The consequences of the relativity principle are somewhat mind-boggling. If all motion is relative, then the space and time you are experiencing in your frame of reference are not absolutes. This means that if you purchase a new hot-rod convertible and take it out for a spin on the freeway, the clock within your car would appear to be ticking more slowly from the perspective of someone stationary on the side of the freeway, holding a clock of their own. However, from your perspective, you and your snazzy car are stationary and the freeway is moving underneath you. Therefore, you would see that the clock held by the person standing on the side of the freeway ticking more slowly than the clock within your car. Wait, what? One of the crazy consequences of special relativity is that both time and space are dependent on your state of motion. One of the invariants is the speed of light. This means that both you in your hot-rod and the person on the side of the freeway will measure the same value for the speed of light, even though you are experiencing relative motion. So why don’t we see the effects of this in everyday life? The effects of the relativity principle only become apparent when the relative speeds approach the speed of light, something we almost never experience in our daily lives, except for example, when you are using a GPS to navigate towards your delicious crepe because the satellite involved in GPS technology moves at high velocities as it orbits.

If the effects of special relativity seem strange to you, then the effects of general relativity will appear absolutely absurd. In general relativity, Einstein theorized that space-time itself is curved. Massive objects, such as our sun, warp space-time and pull less massive objects, such as the earth, towards them. Einstein correctly claimed that gravity is attributed to the existence of the bending of space-time. Professor Graham, a theoretical physicist, explained how we would need a four-dimensional map, three dimensions of space and one dimension of time in order to accurately represent the shape of our universe. Not only does General Relativity require the existence of higher dimensions, but it also predicted a number of strange objects, such as black holes.

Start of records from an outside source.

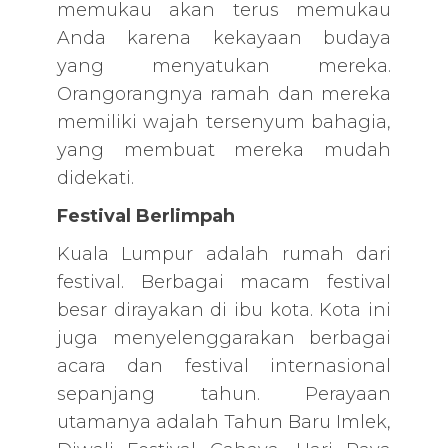
memukau akan terus memukau
Anda karena kekayaan budaya
yang menyatukan mereka.
Orangorangnya ramah dan mereka
memiliki wajah tersenyum bahagia,
yang membuat mereka mudah
didekati.
Festival Berlimpah
Kuala Lumpur adalah rumah dari
festival. Berbagai macam festival
besar dirayakan di ibu kota. Kota ini
juga menyelenggarakan berbagai
acara dan festival internasional
sepanjang tahun. Perayaan
utamanya adalah Tahun Baru Imlek,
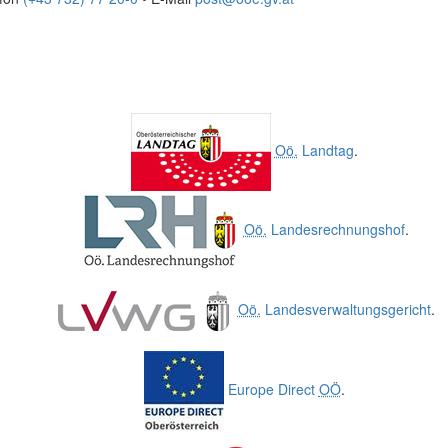
Oö.
Landtag
.
Oö.
Landesrechnungshof
.
Oö.
Landesverwaltungsgericht
.
Europe Direct
OÖ
.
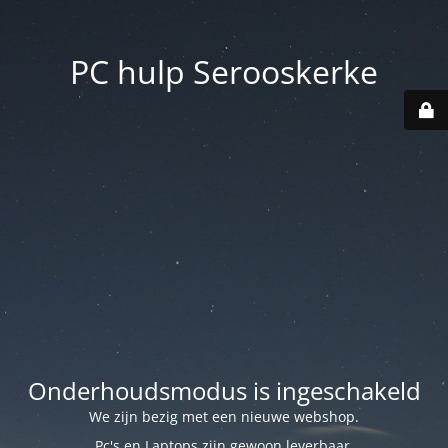
PC hulp Serooskerke
Onderhoudsmodus is ingeschakeld
We zijn bezig met een nieuwe webshop.
Pc's en Laptops zijn gewoon leverbaar.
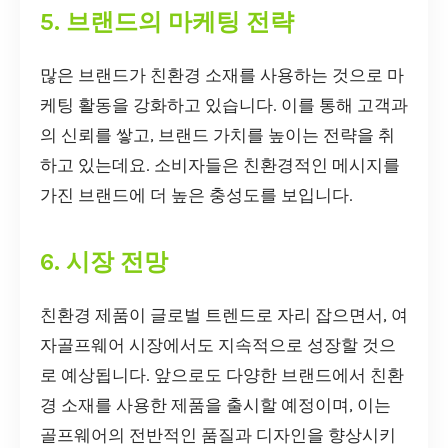
5. 브랜드의 마케팅 전략
많은 브랜드가 친환경 소재를 사용하는 것으로 마
케팅 활동을 강화하고 있습니다. 이를 통해 고객과
의 신뢰를 쌓고, 브랜드 가치를 높이는 전략을 취
하고 있는데요. 소비자들은 친환경적인 메시지를
가진 브랜드에 더 높은 충성도를 보입니다.
6. 시장 전망
친환경 제품이 글로벌 트렌드로 자리 잡으면서, 여
자골프웨어 시장에서도 지속적으로 성장할 것으
로 예상됩니다. 앞으로도 다양한 브랜드에서 친환
경 소재를 사용한 제품을 출시할 예정이며, 이는
골프웨어의 전반적인 품질과 디자인을 향상시키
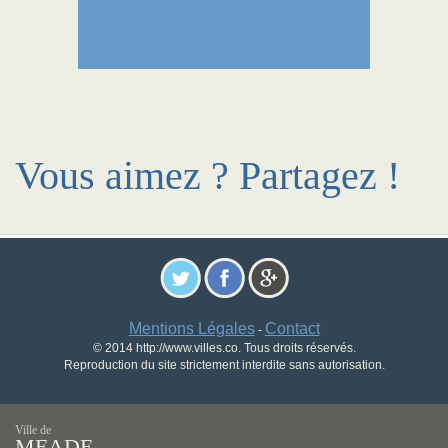
Vous aimez ? Partagez !
Mentions Légales
Contact
-
© 2014 http://www.villes.co. Tous droits réservés.
Reproduction du site strictement interdite sans autorisation.
Ville de
MEADE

According to Professor Graham, perhaps the most astounding aspect of the theory of relativity is that Einstein derived it without any experimental evidence. It is one of the occurrences where science was just as creative as art. Take a moment to appreciate that. Einstein was able to completely reimagine the very shape of the universe he existed in based only on his intuition about how physical laws should work. So, the next time you are driving to eat a delicious French pancake, or anywhere else for that matter, take a moment to appreciate the beautiful theory that your navigation relies on and the brilliant man that is credited for its creation. Even a century after its creation, Einstein’s theory of relativity continues to captivate and amaze.